Schließlich schließt die israelische Mauer günstigerweise
Brunnen und Quellen ein, die östlich von der Grünen Linie
liegen.
Angesichts
all dieser Wasserquellen ist es nicht verwunderlich, dass
Israelis locker etwa fünfmal so viel Wasser verbrauchen wie
Palästinenser.
1982
verkaufte das Verteidigungsministerium, damals geführt von
Ariel Sharon, die gesamte Wasserinfrastruktur der Westbank
an die halb-private Firma Mekorot für einen symbolischen
Schekel. Was einst ein militärischer Erwerb war, wurde das
Eigentum eines staatlichen Unternehmens. Heute kaufen die
Palästinenser in der Westbank mehr als die Hälfte ihres
Wassers von Mekorot, oftmals zu höheren Preisen als
benachbarte Siedler.
Die 1937
gegründete israelische Wasserfirma Mekorot spielte eine
wichtige Rolle im zionistischen Staatsaufbauprojekt; zu
diesem Zweck leistete es einen Beitrag zu Israels
Ausradierung seiner ursprünglichen Grenzen. Who Profits,
eine Organisation, die die israelische Besatzung überwacht,
stellt fest, dass es auf Mekorots Karte des nationalen
Wassersystems keine Grüne Linie gibt.
Mekorots
Wassermanagement stellt sicher, dass die Palästinenser an
die Abhängigkeit von Israel geknechtet bleiben – es ist
ihnen verboten, das unter ihnen fließende Wasser zu nutzen
oder ihre eigene Wasserinfrastruktur zu entwickeln. In den
Jahren nach der Usurpation der palästinensischen
Wasserressourcen durch Israel fiel die landwirtschaftliche
Produktion Palästinas massiv um 20 Prozent. Ungefähr 200 000
Palästinenser in der Westbank haben weder Zugang zu
fließendem Wasser, noch haben Palästinenser die Möglichkeit,
ohne ausdrückliche Erlaubnis, die selten gewährt wird,
selbst Wasser zu sammeln.
Mekorot
begeht diesen verbrecherischen Diebstahl ohne Unterlass,
während Israel behauptet, es habe die Lösungen für geringen
Regenfall und Wasserknappheit und dass Mekorot den
ausgetrockneten und bedürftigen Palästinensern humanitäre
Hilfe leiste.
Am 22. März
war Weltwassertag, ein Tag, der seit 1993 jedes Jahr in der
ganzen Welt begangen wird.
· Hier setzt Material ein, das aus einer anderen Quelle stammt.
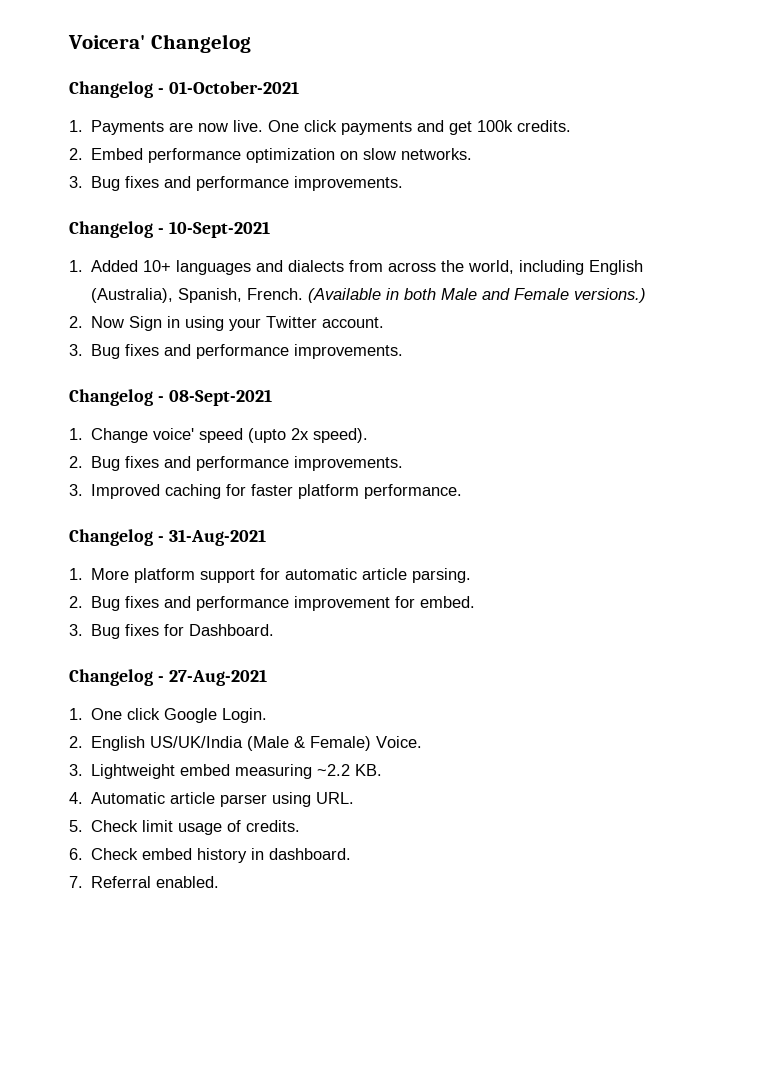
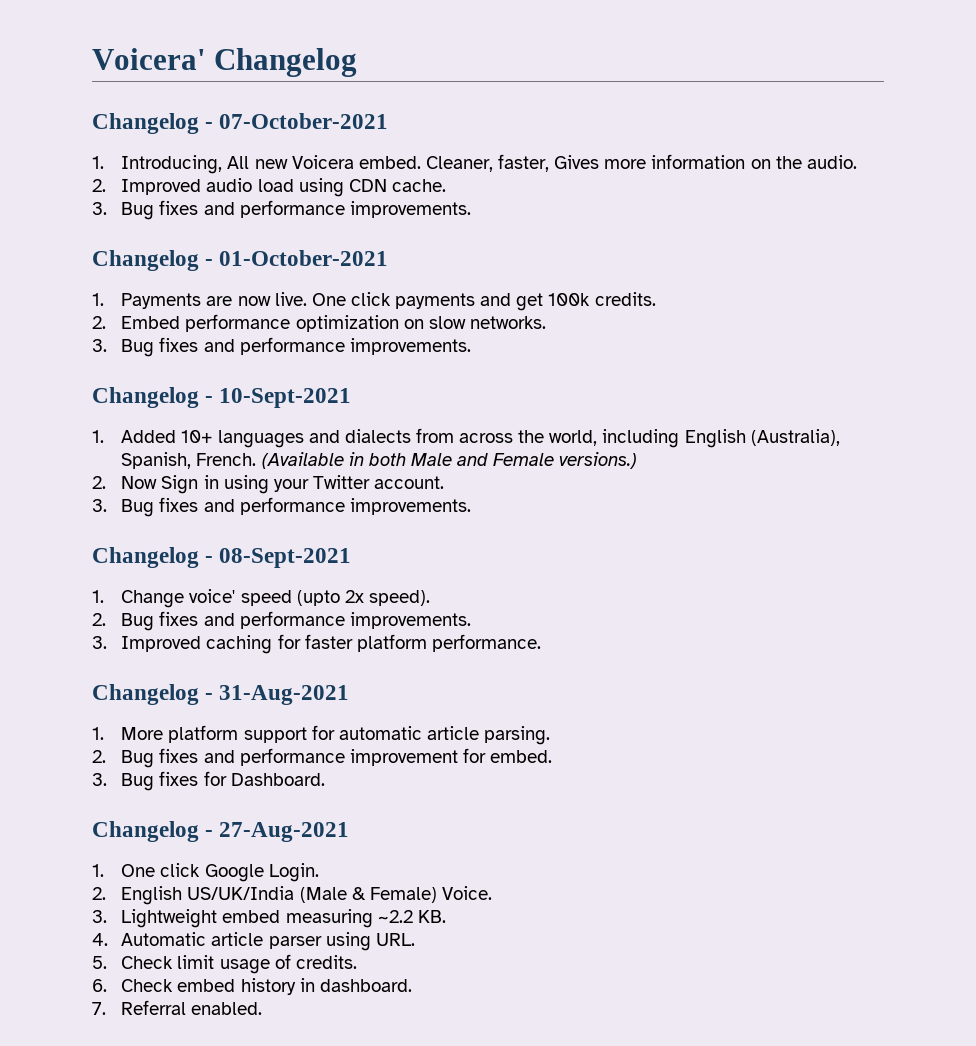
(251, 43) none -> [92,113,389,134] [92,154,857,174] [92,178,446,197] [92,200,471,220] // Changelog - 07-October-2021 // 1. Introducing, All new Voicera embed. Cleaner, faster, Gives more information on the audio. // 2. Improved audio load using CDN cache. // 3. Bug fixes and performance improvements.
Dieses Jahr wurde der Tag bewusst
gewählt als Auftakt zu einem einwöchigen Protest gegen
Mekorot – genannt internationale Woche gegen Mekorot -, der
am 30. März, dem Palästinensischen Tag des Landes, beendet
werden wird. Diese Kampagne ist wichtig angesichts der
zunehmenden Prahlerei Israels im Hinblick auf seine Stärke
in der Wassertechnologie.
Mekorot
startete seine internationale Expansion 2005; in jenem Jahr
wurde außerdem die Brand Israel Group ins Leben gerufen,
eine Multimillionen-Dollar-Initiative, um Israels
internationale Ansehen zu verbessern, wobei der Export von
Waren eine nützliche Rolle spielt. Israel wird präsentiert
als das Land mit den Lösungen für die schlimmsten
Bedrohungen der Erde – der Klimawandel, Dürre und
Wasserknappheit.
„Israel hat
die Herausforderung der Wasserknappheit angenommen und eine
Exportindustrie in Wassertechnologie aufgebaut“, schrieb
kürzlich Will Sarni von Deloitte Consulting, und merkte an,
dass die Exporte in sechs Jahren um 170 Prozent gestiegen
seien. McKinsey schätzt, dass der globale Wassermarkt der
dritt- oder viertgrößte Warenmarkt der Welt ist.
Und während
die Palästinensische Behörde Entsalzungsanlagen als Ersatz
für die Wiederherstellung von Wasserrechten für
Palästinenser seit langem ablehnt, akzeptiert sie heute
diese technischen Lösungen – ein weiteres Indiz ihrer
Ohnmacht als politische Instanz.
Doch trotz
alledem gibt es Einige, die sich von Israels Getöse und
Angeberei nicht einnehmen lassen. Befürworter von BDS - eine
Bewegung, die Boykotte und Sanktionen gegen Israel fordert –
haben bereits wichtige Siege gegen Mekorot errungen: Die
Niederlande und Argentinien haben kürzlich ihre Verträge mit
Mekorot aufgekündigt, wegen Mekorots Verletzung
internationalen Rechts.
Die
Bedeutung dieser Erfolge kann nicht stark genug betont
werden: Sie sind ein klares Zeichen dafür, dass der Ruf nach
BDS von Regierungsführern gehört wird und, vielleicht noch
wichtiger, dass Zionisten in ihrem unermüdlichen Bestreben,
ihre Verbrechen gegen die Palästinenser dem globalen
Vergessen anheim fallen zu lassen, versagen.